Ania nodded. “But the train move on and we must leave her there. Her father and mother scream, try to stop the train. But they cannot. The girl is lost, left there by the railway.”
“Did you reach your uncle?”
“Yes, yes. In the end, we reach him. We come to a big station, crowded with many people. One time I am pushed so I am … separate from my mother, and I shout. Then she is there again, and at last we reach my uncle’s house. There we rest. We try to make plan what to do. But my mother … my mother she is so tired. She start to be ill with fever.”
Ania was silent then, staring out at the sky. There was another long pause before she spoke again. When she did, her voice had dropped to a whisper. “We could not get the medicine she need. We try to nurse her, to bring down the fever, but she get more and more ill. Not – how do you say? – not talking sense. And all the while people in my uncle’s village are leaving, taking their things…
“After my mother die, and we bury her. My uncle say it is not safe for me to stay longer with him. He fear the same soon happen in his village as happen to us. So he find people who take me, with many other children, on another train. This one called Kindertransport. We cross frontiers. A long, long journey. And I come here, at last, to Liverpool. I stay in many places. And now I am here. With Miss Mellor.”

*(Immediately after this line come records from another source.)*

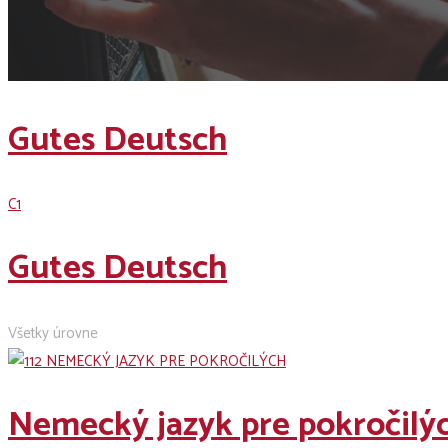
Gutes Deutsch
C1
Gutes Deutsch
Všetky úrovne
Nemecký jazyk pre pokročilý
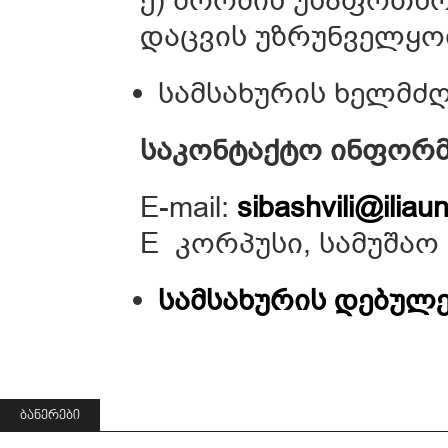
დაცვის უზრუნველყო
სამსახურის ხელმძღ
საკონტაქტო ინფორმ
E-mail:
sibashvili@iliau
E
კორპუსი, სამუშაო 
სამსახურის დებულ
ᲑᲐᲜᲔᲠᲔᲑᲘ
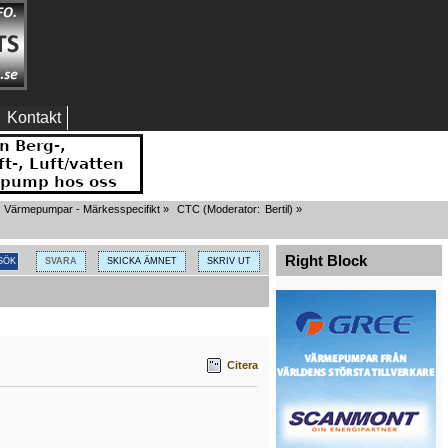
Kontakt
Värmepumpar - Märkesspecifikt
»
CTC
(Moderator:
Bertil
) »
Right Block
SVARA
SKICKA ÄMNET
SKRIV UT
Citera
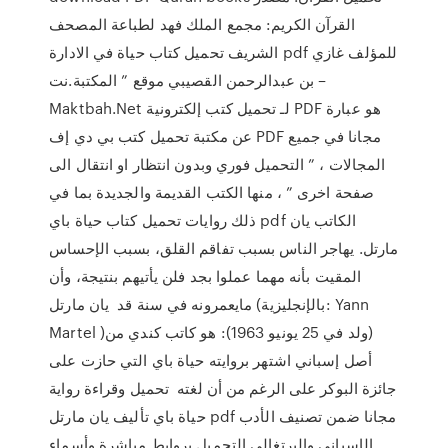
القرآن الكريم: مجمع الملك فهد لطباعة المصحف
الشريف تحميل كتاب حياة في الادارة pdf للمؤلف غازي
بن عبدالرحمن القصيبي موقع ” المكتبة.نت –
Maktbah.Net لـ تحميل كتب إلكترونية PDF هو عبارة
عن مكتبة تحميل كتب بي دي إف PDF مجانا في جميع
المجالات ، ” التحميل فوري وبدون انتظار او انتقال الى
صفحة اخرى ” ، منها الكتب القديمة والجديدة بما في
ذلك روايات تحميل كتاب حياة باي pdf الكاتب يان
مارتل. يهاجر الناس بسبب تفاقم القلق، بسبب الإحساس
المقيت بأنه مهما عملوا بجد فلن يأتيهم بنتيجة، وأن
مايعمرونه في سنة قد يان مارتل (بالإنجليزية: Yann
Martel )‏ (ولد في 25 يونيو 1963): هو كاتب كندي من
أصل إسباني اشتهر بروايته حياة باي التي حازت على
جائزة البوكر على الرغم من أن لغته تحميل وقراءة رواية
حياة باي تأليف يان مارتل pdf مجانا ضمن تصنيف الأدب
الإسباني والبرتغالي التحميل بروابط مباشرة وأسماء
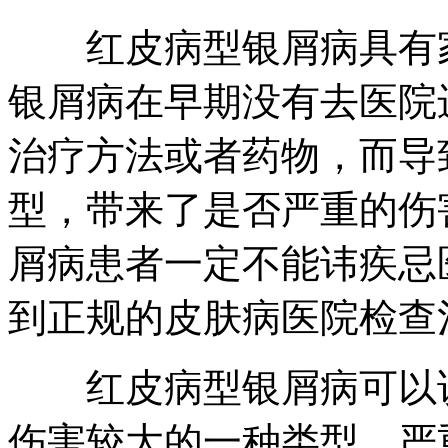
红皮病型银屑病具有家
银屑病在早期没有去医院
治疗方法或者药物，而导
型，带来了是否严重的伤
屑病患者一定不能讳疾忌
到正规的皮肤病医院检查
红皮病型银屑病可以说
伤害较大的一种类型，严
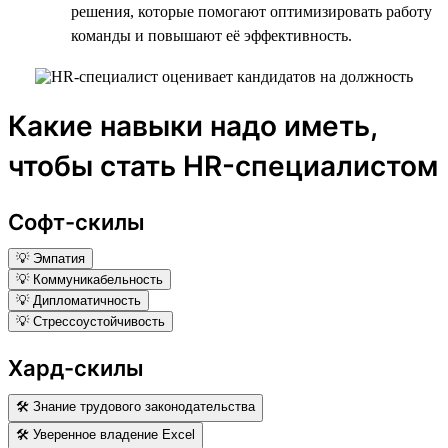
решения, которые помогают оптимизировать работу
команды и повышают её эффективность.
Какие навыки надо иметь,
чтобы стать HR-специалистом
Софт-скилы
💡 Эмпатия
💡 Коммуникабельность
💡 Дипломатичность
💡 Стрессоустойчивость
Хард-скилы
🛠 Знание трудового законодательства
🛠 Уверенное владение Excel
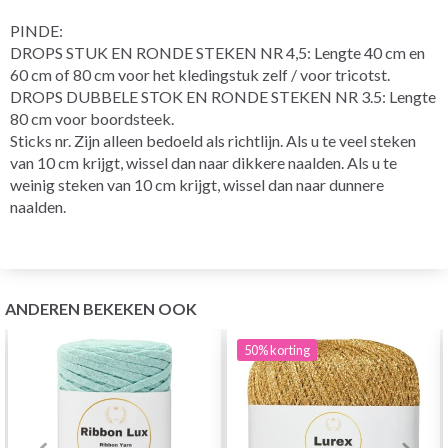
PINDE:
DROPS STUK EN RONDE STEKEN NR 4,5: Lengte 40 cm en
60 cm of 80 cm voor het kledingstuk zelf / voor tricotst.
DROPS DUBBELE STOK EN RONDE STEKEN NR 3.5: Lengte
80 cm voor boordsteek.
Sticks nr. Zijn alleen bedoeld als richtlijn. Als u te veel steken
van 10 cm krijgt, wissel dan naar dikkere naalden. Als u te
weinig steken van 10 cm krijgt, wissel dan naar dunnere
naalden.
ANDEREN BEKEKEN OOK
50%
korting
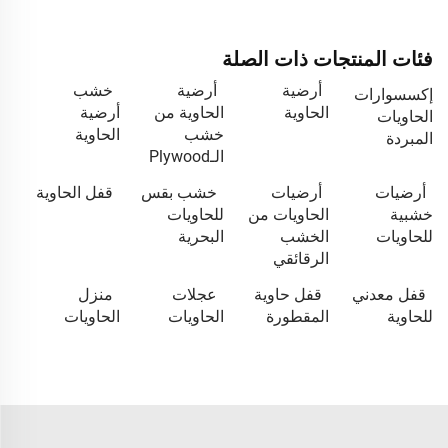
فئات المنتجات ذات الصلة
أرضية
أرضية
خشب
إكسسوارات
الحاوية
الحاوية من
أرضية
الحاويات
خشب
الحاوية
المبردة
الـPlywood
أرضيات
أرضيات
خشب بقس
قفل الحاوية
خشبية
الحاويات من
للحاويات
للحاويات
الخشب
البحرية
الرقائقي
قفل معدني
قفل حاوية
عجلات
منزل
للحاوية
المقطورة
الحاويات
الحاويات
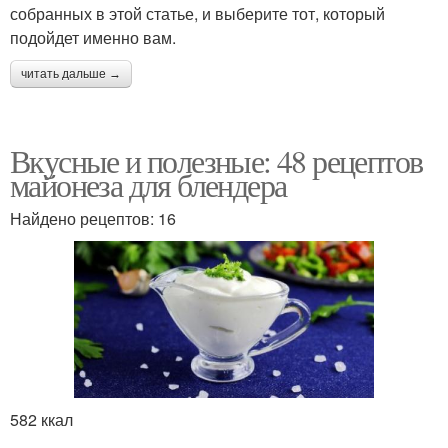
собранных в этой статье, и выберите тот, который
подойдет именно вам.
читать дальше →
Вкусные и полезные: 48 рецептов
майонеза для блендера
Найдено рецептов: 16
582 ккал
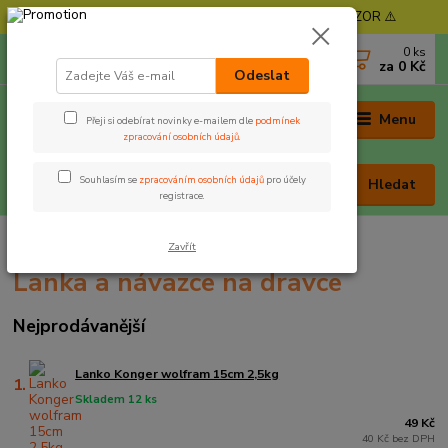
⚠️ POZOR - Objednávky expedujeme od 11. 8. - POZOR ⚠️
0
ks
+420 605 030 403
za
0 Kč
(Po-Pá, 9-17 hod. , So 9-12 hod.)
Odeslat
Menu
Přeji si odebírat novinky e-mailem dle
podmínek
zpracování osobních údajů
.
Souhlasím se
zpracováním osobních údajů
pro účely
Hledat
registrace.
Úvod
Rybářská bižuterie
Lanka a návazce na dravce
Zavřít
Lanka a návazce na dravce
Nejprodávanější
Lanko Konger wolfram 15cm 2,5kg
1.
Skladem 12 ks
49 Kč
40 Kč bez DPH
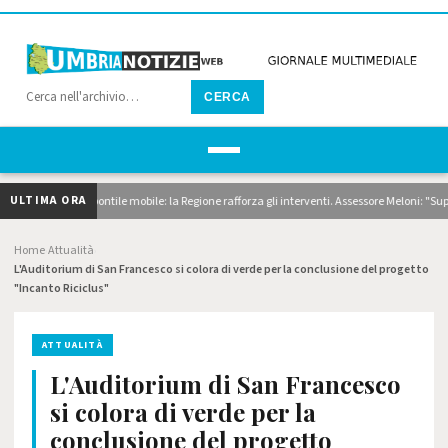
CERCA
ULTIMA ORA
 dragaggi e pontile mobile: la Regione rafforza gli interventi. Assessore Meloni: "Superia
Home
Attualità
›
›
L'Auditorium di San Francesco si colora di verde per la conclusione del progetto
"Incanto Riciclus"
ATTUALITÀ
L'Auditorium di San Francesco
si colora di verde per la
conclusione del progetto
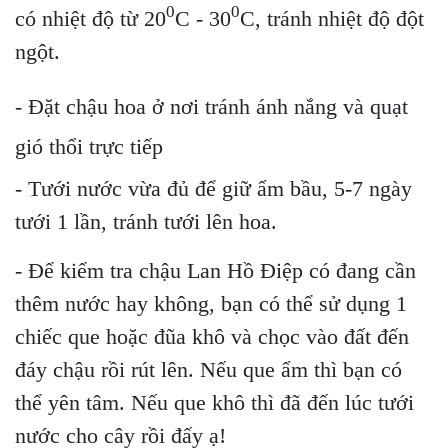
0
0
có nhiệt độ từ 20
C - 30
C, tránh nhiệt độ đột
ngột.
- Đặt chậu hoa ở nơi tránh ánh nắng và quạt
gió thổi trực tiếp
- Tưới nước vừa đủ để giữ ẩm bầu, 5-7 ngày
tưới 1 lần, tránh tưới lên hoa.
- Để kiểm tra chậu Lan Hồ Điệp có đang cần
thêm nước hay không, bạn có thể sử dụng 1
chiếc que hoặc đũa khô và chọc vào đất đến
đáy chậu rồi rút lên. Nếu que ẩm thì bạn có
thể yên tâm. Nếu que khô thì đã đến lúc tưới
nước cho cây rồi đấy ạ!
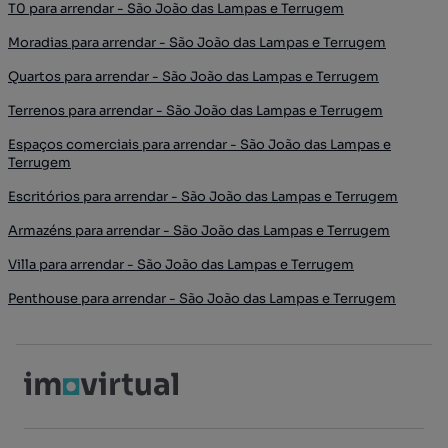
T0 para arrendar - São João das Lampas e Terrugem
Moradias para arrendar - São João das Lampas e Terrugem
Quartos para arrendar - São João das Lampas e Terrugem
Terrenos para arrendar - São João das Lampas e Terrugem
Espaços comerciais para arrendar - São João das Lampas e
Terrugem
Escritórios para arrendar - São João das Lampas e Terrugem
Armazéns para arrendar - São João das Lampas e Terrugem
Villa para arrendar - São João das Lampas e Terrugem
Penthouse para arrendar - São João das Lampas e Terrugem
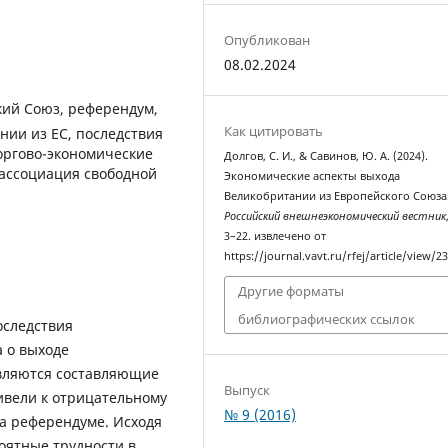
Опубликован
08.02.2024
кий Союз, референдум,
Как цитировать
нии из ЕС, последствия
торгово-экономические
Долгов, С. И., & Савинов, Ю. А. (2024).
 ассоциация свободной
Экономические аспекты выхода
Великобритании из Европейского Союза
Российский внешнеэкономический вестник
3–22. извлечено от
https://journal.vavt.ru/rfej/article/view/2
Другие форматы
библиографических ссылок
оследствия
а о выходе
вляются составляющие
Выпуск
ивели к отрицательному
№ 9 (2016)
а референдуме. Исходя
оятные трудности в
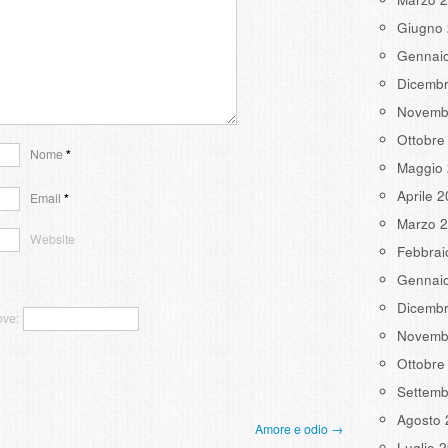
Giugno
Gennai
Dicemb
Novemb
Ottobre
Nome
*
Maggio
Aprile 
Email
*
Marzo 
Website
Febbrai
Gennai
Dicemb
ove:
Novemb
Ottobre
Settemb
Agosto 
Amore e odio →
Luglio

Ania stopped talking and turned her face abruptly towards Joan. There were no tears in her eyes.
“I tell you all this,” she said. “You are the first person here in this place I tell. Because you are kind to me. You and your friend and your mother also. You are not like Angela Travis. Or Miss Mellor.”
Joan hesitated. Then, awkwardly, she put an arm around Ania’s shoulders. But Ania did not respond. She simply stood there, looking back at the watery horizon, which was now very dark.